Ekonomi alanındaki gidişata dair tespitlerimizi daha önce belirtmiştik.[1] Arada geçen süreçte temel görüş ve tespitlerimizin değişmediğini belirtebiliriz. Krizin esas etkilerinin derinleşmekte olduğuna ilişkin göstergelerinin öne çıkmaya başladığını söylemek mümkün. Şirketlerin üst üste konkordato ilan ettiklerine dair haberler giderek artmaya başladı. Yörsan Gıda’nın konkordato ilan etmesiyle Ekim’in ilk 11 gününde konkordato ilan eden şirket sayısı 53’e yükseldi.[2] Son dönemde basına yansımasa da irili ufaklı birçok şirketin konkordato ilan ettiği ya da buna hazırlandığı belirtilmekte. Beraberinde işsizlik oranlarının da artmaya devam ettiği görülmekte.

Ekonomi alanındaki yeni ve şaşırtıcı bir gelişme olarak McKinsey ile yapılan anlaşmanın iptal edilmesini vurgulayabiliriz. Geçen döneme ilişkin değerlendirmemizde, Türkiye’nin McKinsey adlı bir danışmanlık şirketiyle anlaşma imzalamış olmasını, dışarıdan gelecek sermayeye güvence sunma amaçlı bir girişim olarak değerlendirmiştik. Anlaşmanın iptalini ise henüz net bulgular olmasa da, “McKinsey’in kamu harcamalarını kısıtlamaya yönelik olası talimatlarının AKP için yerel seçimler öncesi gerçekleştirilebilir olmaması” ile ilişkilendirmiştik. “Çünkü bu kısıtlama AKP’nin yardımlarla yanında tuttuğu yoksul kesimle arasını yerel seçimler öncesi açacaktı.” Geçen zaman zarfında anlaşmanın feshinin nedeni tam olarak aydınlanmasa da daha olası tahminler yapılabilir.

Öncelikle fesih nedenini anlaşmanın kendisinde aramak gerektiğini belirtelim.
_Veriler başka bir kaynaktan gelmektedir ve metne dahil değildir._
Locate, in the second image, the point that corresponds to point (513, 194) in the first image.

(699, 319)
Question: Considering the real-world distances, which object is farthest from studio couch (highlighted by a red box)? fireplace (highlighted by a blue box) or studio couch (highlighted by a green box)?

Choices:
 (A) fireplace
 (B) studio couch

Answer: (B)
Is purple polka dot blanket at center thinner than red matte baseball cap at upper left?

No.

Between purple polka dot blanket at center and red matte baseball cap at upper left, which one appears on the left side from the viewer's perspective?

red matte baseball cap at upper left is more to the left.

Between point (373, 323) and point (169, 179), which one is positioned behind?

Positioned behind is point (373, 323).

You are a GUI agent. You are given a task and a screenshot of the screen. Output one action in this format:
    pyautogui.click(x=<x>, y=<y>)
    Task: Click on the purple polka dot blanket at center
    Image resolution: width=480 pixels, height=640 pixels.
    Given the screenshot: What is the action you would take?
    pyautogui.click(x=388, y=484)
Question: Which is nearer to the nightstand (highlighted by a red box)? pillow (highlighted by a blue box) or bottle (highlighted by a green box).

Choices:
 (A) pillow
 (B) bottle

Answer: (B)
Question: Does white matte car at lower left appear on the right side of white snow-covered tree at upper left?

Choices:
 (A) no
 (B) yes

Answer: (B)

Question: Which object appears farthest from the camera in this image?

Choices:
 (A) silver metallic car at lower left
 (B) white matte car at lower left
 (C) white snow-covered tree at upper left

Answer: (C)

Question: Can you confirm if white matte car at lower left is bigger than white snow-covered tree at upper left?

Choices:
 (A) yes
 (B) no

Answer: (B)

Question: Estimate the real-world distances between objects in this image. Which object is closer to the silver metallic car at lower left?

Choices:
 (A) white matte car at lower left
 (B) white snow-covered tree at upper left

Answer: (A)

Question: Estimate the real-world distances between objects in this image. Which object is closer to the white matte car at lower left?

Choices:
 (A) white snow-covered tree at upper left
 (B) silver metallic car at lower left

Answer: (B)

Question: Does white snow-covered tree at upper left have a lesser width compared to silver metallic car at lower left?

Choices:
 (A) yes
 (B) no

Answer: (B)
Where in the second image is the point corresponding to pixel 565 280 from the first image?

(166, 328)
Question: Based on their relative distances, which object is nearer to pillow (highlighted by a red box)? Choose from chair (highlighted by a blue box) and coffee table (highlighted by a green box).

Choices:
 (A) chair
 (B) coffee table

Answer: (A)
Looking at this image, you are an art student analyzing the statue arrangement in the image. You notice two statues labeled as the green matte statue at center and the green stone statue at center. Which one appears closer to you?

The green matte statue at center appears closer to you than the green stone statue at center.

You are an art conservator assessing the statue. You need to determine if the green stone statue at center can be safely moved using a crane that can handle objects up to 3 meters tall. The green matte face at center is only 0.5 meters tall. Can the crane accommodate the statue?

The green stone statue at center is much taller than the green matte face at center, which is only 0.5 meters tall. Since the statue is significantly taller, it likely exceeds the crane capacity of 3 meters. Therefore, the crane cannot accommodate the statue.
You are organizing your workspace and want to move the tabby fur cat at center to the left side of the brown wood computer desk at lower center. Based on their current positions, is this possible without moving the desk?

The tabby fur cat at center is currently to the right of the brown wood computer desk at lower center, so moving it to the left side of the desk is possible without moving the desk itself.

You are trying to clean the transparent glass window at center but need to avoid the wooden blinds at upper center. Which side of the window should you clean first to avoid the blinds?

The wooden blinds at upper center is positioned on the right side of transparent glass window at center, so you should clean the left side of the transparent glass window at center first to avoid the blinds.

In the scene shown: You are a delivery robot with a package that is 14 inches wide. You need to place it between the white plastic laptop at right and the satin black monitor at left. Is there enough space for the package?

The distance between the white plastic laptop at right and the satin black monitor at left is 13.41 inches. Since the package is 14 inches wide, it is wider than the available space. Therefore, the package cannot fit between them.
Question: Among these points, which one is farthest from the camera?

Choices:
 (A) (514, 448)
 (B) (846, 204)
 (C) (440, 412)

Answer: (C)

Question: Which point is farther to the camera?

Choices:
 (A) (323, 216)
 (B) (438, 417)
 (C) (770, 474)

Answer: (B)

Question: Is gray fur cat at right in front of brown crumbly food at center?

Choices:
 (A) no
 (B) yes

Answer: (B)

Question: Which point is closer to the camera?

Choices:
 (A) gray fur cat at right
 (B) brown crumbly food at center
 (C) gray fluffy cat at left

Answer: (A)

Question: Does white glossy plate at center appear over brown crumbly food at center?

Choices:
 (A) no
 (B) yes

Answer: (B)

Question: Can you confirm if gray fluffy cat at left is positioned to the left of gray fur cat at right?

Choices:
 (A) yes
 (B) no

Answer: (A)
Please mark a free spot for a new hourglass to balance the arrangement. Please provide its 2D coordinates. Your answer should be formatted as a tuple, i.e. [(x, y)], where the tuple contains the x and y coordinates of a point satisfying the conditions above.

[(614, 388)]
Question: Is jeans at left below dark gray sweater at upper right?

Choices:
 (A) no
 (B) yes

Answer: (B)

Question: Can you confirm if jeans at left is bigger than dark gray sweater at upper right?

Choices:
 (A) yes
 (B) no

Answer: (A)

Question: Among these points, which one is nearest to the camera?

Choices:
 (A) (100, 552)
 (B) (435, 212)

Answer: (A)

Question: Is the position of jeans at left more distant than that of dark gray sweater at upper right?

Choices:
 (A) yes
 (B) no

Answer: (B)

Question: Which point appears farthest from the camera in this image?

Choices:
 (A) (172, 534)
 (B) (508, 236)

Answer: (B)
Bunun için biraz daha gerilere gidelim: Maliye ve Hazine Bakanlığı tarafından açıklanan Orta Vadeli Program (OVP) içinde yer alan çok önemli bazı öngörü ve hedeflerin, IMF tarafından Nisan 2018’de açıklanan (18/110 sayılı) Türkiye Raporu’ndaki[3] öneri ve hedeflere yakınlığını hatırlamamız gerekiyor. 2019-2021 yıllarını kapsayan Orta Vadeli Program, nam-ı diğer Yeni Ekonomi Programı (YEP) temel noktalarda neredeyse “YEP bir IMF programıdır” dedirtecek kadar IMF’nin önerileriyle örtüşüyor.

Örneğin IMF,  kamu maliyesinde millî gelirin yüzde 1,7’si oranında daralma öneriyordu; YEP bu öneriyi, bire bir aynı rakamlarla, ana hedeflerden biri olarak benimsemektedir. 

IMF’nin “yapısal uyum” şiarı, YEP’te “işgücü piyasasında esnekleşme önceliği” olarak vurgulanıyor. (Yani ilk hedef emekçiler olarak ilan ediliyor). Zira bu vurgunun devamında de ortak olan önlemler sıralanıyor: Gelirlerin enflasyona karşı korunmasına son verme, sosyal güvenlik sisteminin revizyonu, kıdem tazminatı “reformu”, özel emeklilik sisteminin otomatikleşmesi ve zorunlu hale getirilmesi, geçici istihdamın artırılması… Yine örneğin, IMF’nin Kamu Özel İşbirliği projelerinin kamu maliyesine aktardığı yüklerin doğrudan merkezî bütçeye taşınması önerisi de YEP’te benimsenmekte. 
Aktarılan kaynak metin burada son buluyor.